EXERCISE INSTRUCTIONS: Transcribe the material below character for character, omitting the pictures from your answer.

Top of DATA SUPPLIED

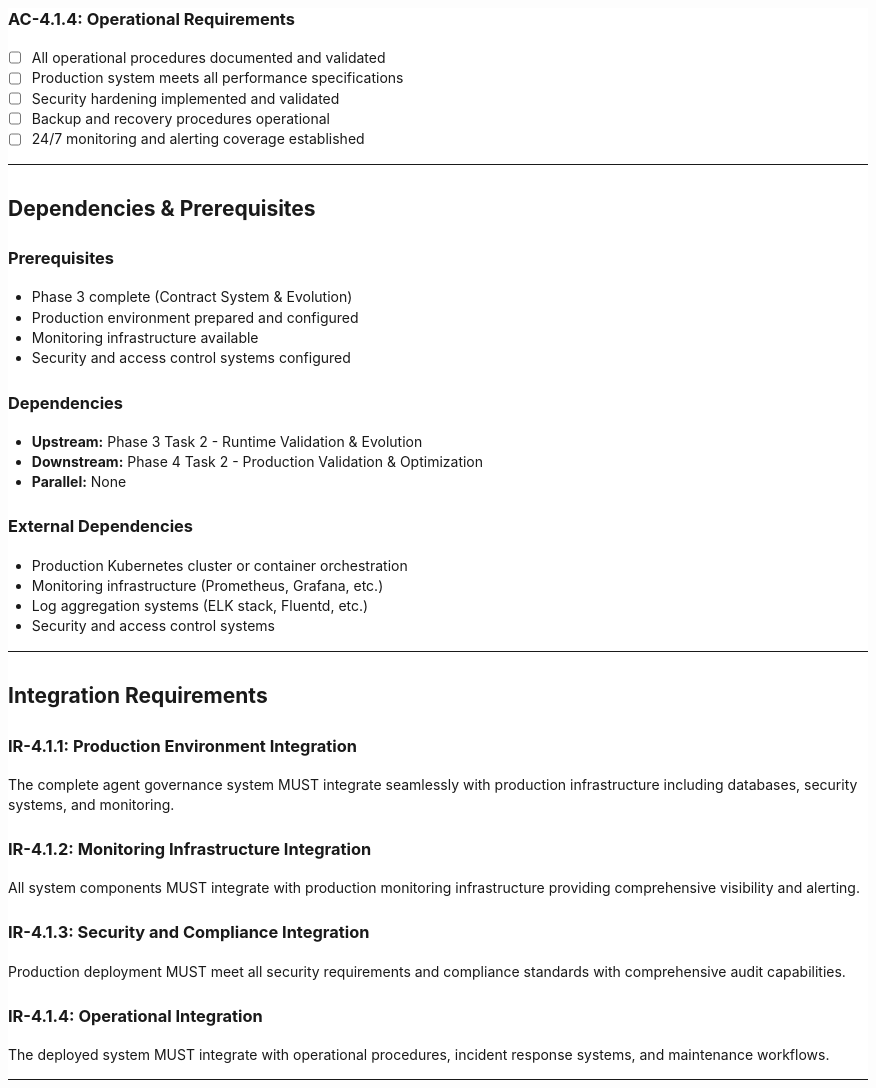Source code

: ### AC-4.1.4: Operational Requirements
- [ ] All operational procedures documented and validated
- [ ] Production system meets all performance specifications
- [ ] Security hardening implemented and validated
- [ ] Backup and recovery procedures operational
- [ ] 24/7 monitoring and alerting coverage established

---

## Dependencies & Prerequisites

### Prerequisites
- Phase 3 complete (Contract System & Evolution)
- Production environment prepared and configured
- Monitoring infrastructure available
- Security and access control systems configured

### Dependencies
- **Upstream:** Phase 3 Task 2 - Runtime Validation & Evolution
- **Downstream:** Phase 4 Task 2 - Production Validation & Optimization
- **Parallel:** None

### External Dependencies
- Production Kubernetes cluster or container orchestration
- Monitoring infrastructure (Prometheus, Grafana, etc.)
- Log aggregation systems (ELK stack, Fluentd, etc.)
- Security and access control systems

---

## Integration Requirements

### IR-4.1.1: Production Environment Integration
The complete agent governance system MUST integrate seamlessly with production infrastructure including databases, security systems, and monitoring.

### IR-4.1.2: Monitoring Infrastructure Integration
All system components MUST integrate with production monitoring infrastructure providing comprehensive visibility and alerting.

### IR-4.1.3: Security and Compliance Integration
Production deployment MUST meet all security requirements and compliance standards with comprehensive audit capabilities.

### IR-4.1.4: Operational Integration
The deployed system MUST integrate with operational procedures, incident response systems, and maintenance workflows.

---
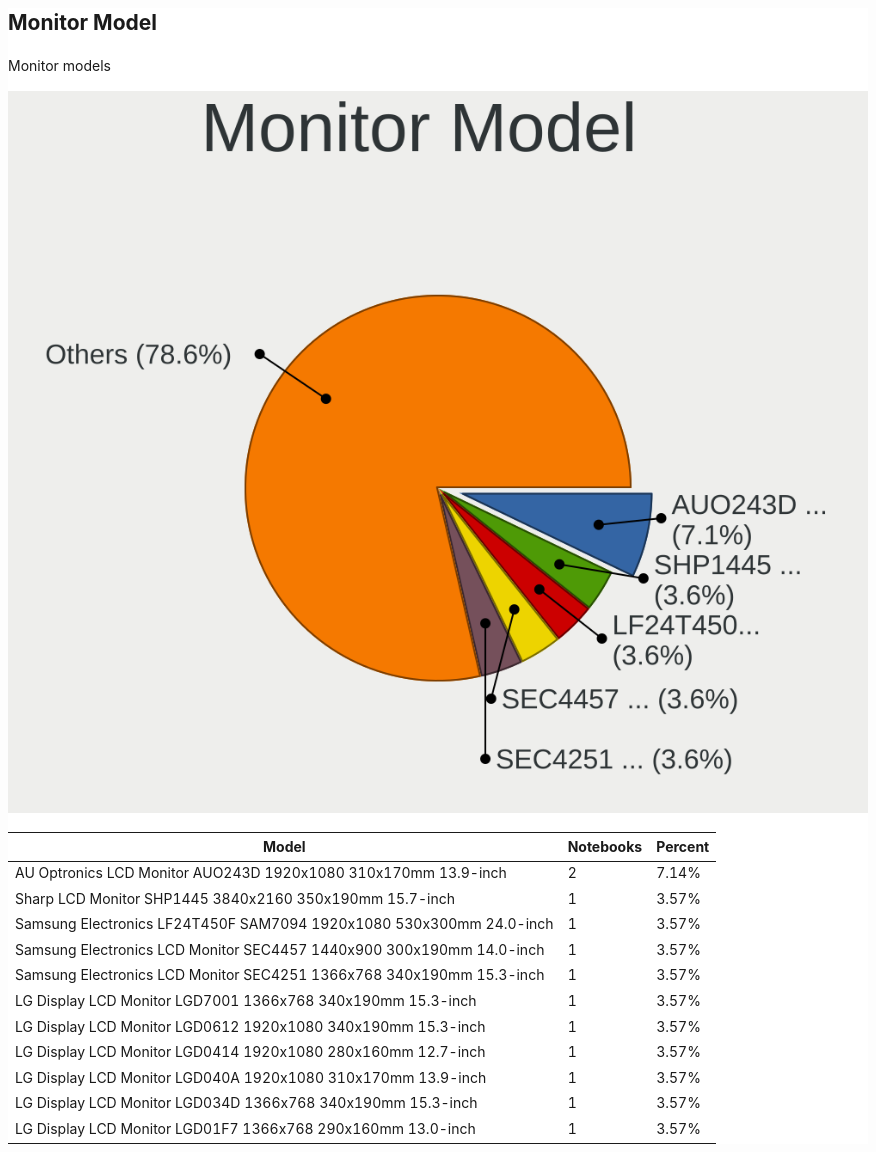 Monitor Model
-------------

Monitor models

![Monitor Model](./images/pie_chart_bsd/mon_model.svg)


| Model                                                                    | Notebooks | Percent |
|--------------------------------------------------------------------------|-----------|---------|
| AU Optronics LCD Monitor AUO243D 1920x1080 310x170mm 13.9-inch           | 2         | 7.14%   |
| Sharp LCD Monitor SHP1445 3840x2160 350x190mm 15.7-inch                  | 1         | 3.57%   |
| Samsung Electronics LF24T450F SAM7094 1920x1080 530x300mm 24.0-inch      | 1         | 3.57%   |
| Samsung Electronics LCD Monitor SEC4457 1440x900 300x190mm 14.0-inch     | 1         | 3.57%   |
| Samsung Electronics LCD Monitor SEC4251 1366x768 340x190mm 15.3-inch     | 1         | 3.57%   |
| LG Display LCD Monitor LGD7001 1366x768 340x190mm 15.3-inch              | 1         | 3.57%   |
| LG Display LCD Monitor LGD0612 1920x1080 340x190mm 15.3-inch             | 1         | 3.57%   |
| LG Display LCD Monitor LGD0414 1920x1080 280x160mm 12.7-inch             | 1         | 3.57%   |
| LG Display LCD Monitor LGD040A 1920x1080 310x170mm 13.9-inch             | 1         | 3.57%   |
| LG Display LCD Monitor LGD034D 1366x768 340x190mm 15.3-inch              | 1         | 3.57%   |
| LG Display LCD Monitor LGD01F7 1366x768 290x160mm 13.0-inch              | 1         | 3.57%   |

Bottom of DATA SUPPLIED

EXERCISE RESULT:
Source code

: ### AC-4.1.4: Operational Requirements
- [ ] All operational procedures documented and validated
- [ ] Production system meets all performance specifications
- [ ] Security hardening implemented and validated
- [ ] Backup and recovery procedures operational
- [ ] 24/7 monitoring and alerting coverage established

---

## Dependencies & Prerequisites

### Prerequisites
- Phase 3 complete (Contract System & Evolution)
- Production environment prepared and configured
- Monitoring infrastructure available
- Security and access control systems configured

### Dependencies
- **Upstream:** Phase 3 Task 2 - Runtime Validation & Evolution
- **Downstream:** Phase 4 Task 2 - Production Validation & Optimization
- **Parallel:** None

### External Dependencies
- Production Kubernetes cluster or container orchestration
- Monitoring infrastructure (Prometheus, Grafana, etc.)
- Log aggregation systems (ELK stack, Fluentd, etc.)
- Security and access control systems

---

## Integration Requirements

### IR-4.1.1: Production Environment Integration
The complete agent governance system MUST integrate seamlessly with production infrastructure including databases, security systems, and monitoring.

### IR-4.1.2: Monitoring Infrastructure Integration
All system components MUST integrate with production monitoring infrastructure providing comprehensive visibility and alerting.

### IR-4.1.3: Security and Compliance Integration
Production deployment MUST meet all security requirements and compliance standards with comprehensive audit capabilities.

### IR-4.1.4: Operational Integration
The deployed system MUST integrate with operational procedures, incident response systems, and maintenance workflows.

---
 Monitor Model
-------------

Monitor models

![Monitor Model](./images/pie_chart_bsd/mon_model.svg)


| Model                                                                    | Notebooks | Percent |
|--------------------------------------------------------------------------|-----------|---------|
| AU Optronics LCD Monitor AUO243D 1920x1080 310x170mm 13.9-inch           | 2         | 7.14%   |
| Sharp LCD Monitor SHP1445 3840x2160 350x190mm 15.7-inch                  | 1         | 3.57%   |
| Samsung Electronics LF24T450F SAM7094 1920x1080 530x300mm 24.0-inch      | 1         | 3.57%   |
| Samsung Electronics LCD Monitor SEC4457 1440x900 300x190mm 14.0-inch     | 1         | 3.57%   |
| Samsung Electronics LCD Monitor SEC4251 1366x768 340x190mm 15.3-inch     | 1         | 3.57%   |
| LG Display LCD Monitor LGD7001 1366x768 340x190mm 15.3-inch              | 1         | 3.57%   |
| LG Display LCD Monitor LGD0612 1920x1080 340x190mm 15.3-inch             | 1         | 3.57%   |
| LG Display LCD Monitor LGD0414 1920x1080 280x160mm 12.7-inch             | 1         | 3.57%   |
| LG Display LCD Monitor LGD040A 1920x1080 310x170mm 13.9-inch             | 1         | 3.57%   |
| LG Display LCD Monitor LGD034D 1366x768 340x190mm 15.3-inch              | 1         | 3.57%   |
| LG Display LCD Monitor LGD01F7 1366x768 290x160mm 13.0-inch              | 1         | 3.57%   |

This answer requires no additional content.